Answer with only the number of lines below where "assign" appears.
:: PROVIDED MATERIAL ::
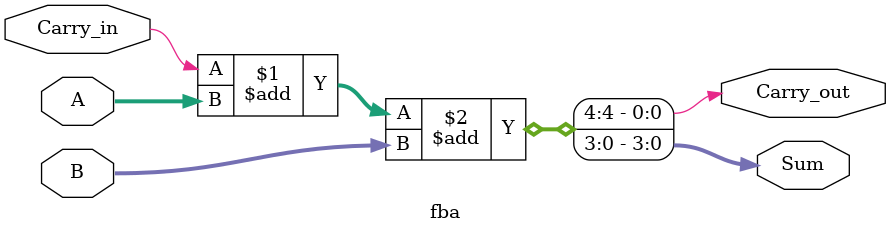
<source format=v>
module BCD_Adder (Sum, Carry_out, Addend, Augend, Carry_in);
	input [3:0]	Addend,Augend;
	input Carry_in;

	output reg [3:0]	Sum;
	output reg Carry_out;
	wire [3:0] wZ,wIn,wSum_out;
	wire wCarry_out,wAnd1,wAnd2,wOuput_carry,wFill;

	fba f1 (wZ, wCarry_out, Addend, Augend, Carry_in);

	and
	 (wAnd1,wZ[3],wZ[2]),
	 (wAnd2,wZ[3],wZ[1]);
	or	(wOuput_carry,wAnd1,wAnd2,wCarry_out);

	assign	wIn[3] = 0;
	assign	wIn[2] = wOuput_carry;
	assign	wIn[1] = wOuput_carry;
	assign	wIn[0] = 0;

	fba f2 (wSum_out,wFill, wIn, wZ,0);

	always @ ( * )
		begin
		{Sum}={wSum_out};
		Carry_out=wOuput_carry;
	end
endmodule


module fba (Sum, Carry_out, A, B, Carry_in);
	input [3:0]	A,B;
	input Carry_in;
	output [3:0]	Sum;
	output Carry_out;

	assign{Carry_out, Sum} = Carry_in + A + B;
endmodule

</source>
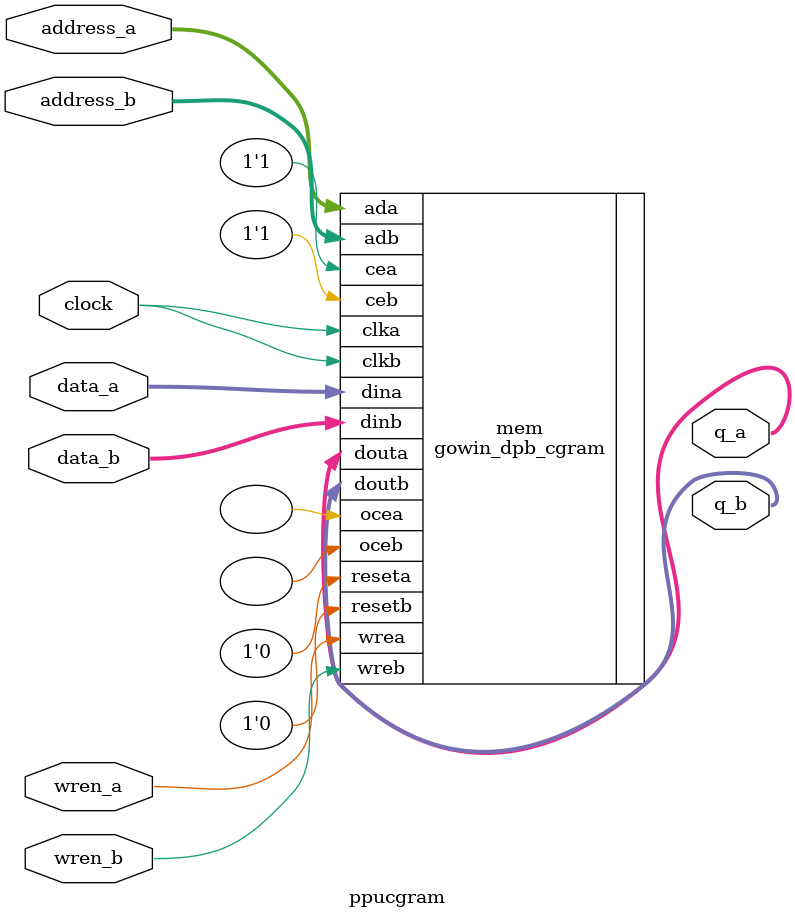
<source format=v>


module ppucgram (
    input clock,
    input [7:0] address_a,
    input [7:0] address_b,
    input [14:0] data_a,
    input [14:0] data_b,
    input wren_a,
    input wren_b,
    output [14:0] q_a,
    output [14:0] q_b
);

`ifndef VERILATOR

gowin_dpb_cgram mem(.douta(q_a), .doutb(q_b), .clka(clock), .ocea(), .cea(1'b1), .reseta(1'b0), 
            .wrea(wren_a), .clkb(clock), .oceb(), .ceb(1'b1), .resetb(1'b0), 
            .wreb(wren_b), .ada(address_a), .dina(data_a), .adb(address_b), .dinb(data_b));

`else

reg [14:0] mem [0:255];
reg [14:0] douta;
reg [14:0] doutb;
assign q_a = douta;
assign q_b = doutb; 

always @(posedge clock) begin
    douta <= mem[address_a];
    doutb <= mem[address_b];
    if (wren_a) begin
        mem[address_a] <= data_a;
        // $display("CGRAM[%x] <= %x", address_a, data_a);
    end
    if (wren_b) begin
        mem[address_b] <= data_b;
        // $display("CGRAM[%x] <= %x", address_b, data_b);
    end
end

`endif

endmodule

</source>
:::
■ OUTPUT BELOW:
7